__What the task requires__: Up to and including the line that contains "Box to Explainable:**", return every line from the start of the data, unchanged.

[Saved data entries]
*** Block opens ***

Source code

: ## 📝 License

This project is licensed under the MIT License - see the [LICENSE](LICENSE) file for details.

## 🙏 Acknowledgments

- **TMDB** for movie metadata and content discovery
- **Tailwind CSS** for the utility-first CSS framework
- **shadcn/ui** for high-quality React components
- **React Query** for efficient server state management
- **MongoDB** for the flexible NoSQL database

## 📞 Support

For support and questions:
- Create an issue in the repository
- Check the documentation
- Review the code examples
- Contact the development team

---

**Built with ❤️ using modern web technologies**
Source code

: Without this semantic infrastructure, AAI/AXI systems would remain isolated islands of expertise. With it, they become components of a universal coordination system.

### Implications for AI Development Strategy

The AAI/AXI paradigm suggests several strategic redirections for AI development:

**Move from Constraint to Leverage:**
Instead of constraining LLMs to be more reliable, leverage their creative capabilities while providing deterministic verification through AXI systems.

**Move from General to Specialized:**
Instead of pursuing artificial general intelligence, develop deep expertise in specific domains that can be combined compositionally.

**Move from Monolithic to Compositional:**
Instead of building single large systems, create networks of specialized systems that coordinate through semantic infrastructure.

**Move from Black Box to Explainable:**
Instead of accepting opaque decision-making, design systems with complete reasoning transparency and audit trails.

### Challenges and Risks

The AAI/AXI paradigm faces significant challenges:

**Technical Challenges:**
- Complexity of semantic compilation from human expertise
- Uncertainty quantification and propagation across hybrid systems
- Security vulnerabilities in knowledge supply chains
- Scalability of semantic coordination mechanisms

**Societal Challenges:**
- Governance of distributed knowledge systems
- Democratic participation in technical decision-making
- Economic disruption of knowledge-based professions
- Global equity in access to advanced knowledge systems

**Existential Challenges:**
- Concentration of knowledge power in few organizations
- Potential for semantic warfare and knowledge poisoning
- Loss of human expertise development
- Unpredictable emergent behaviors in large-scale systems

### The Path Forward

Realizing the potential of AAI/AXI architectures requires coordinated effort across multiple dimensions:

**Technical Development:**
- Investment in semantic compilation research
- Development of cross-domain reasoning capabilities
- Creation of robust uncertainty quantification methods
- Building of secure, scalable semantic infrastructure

*** Block closes ***

__Exercise response__:
Source code

: ## 📝 License

This project is licensed under the MIT License - see the [LICENSE](LICENSE) file for details.

## 🙏 Acknowledgments

- **TMDB** for movie metadata and content discovery
- **Tailwind CSS** for the utility-first CSS framework
- **shadcn/ui** for high-quality React components
- **React Query** for efficient server state management
- **MongoDB** for the flexible NoSQL database

## 📞 Support

For support and questions:
- Create an issue in the repository
- Check the documentation
- Review the code examples
- Contact the development team

---

**Built with ❤️ using modern web technologies**
Source code

: Without this semantic infrastructure, AAI/AXI systems would remain isolated islands of expertise. With it, they become components of a universal coordination system.

### Implications for AI Development Strategy

The AAI/AXI paradigm suggests several strategic redirections for AI development:

**Move from Constraint to Leverage:**
Instead of constraining LLMs to be more reliable, leverage their creative capabilities while providing deterministic verification through AXI systems.

**Move from General to Specialized:**
Instead of pursuing artificial general intelligence, develop deep expertise in specific domains that can be combined compositionally.

**Move from Monolithic to Compositional:**
Instead of building single large systems, create networks of specialized systems that coordinate through semantic infrastructure.

**Move from Black Box to Explainable:**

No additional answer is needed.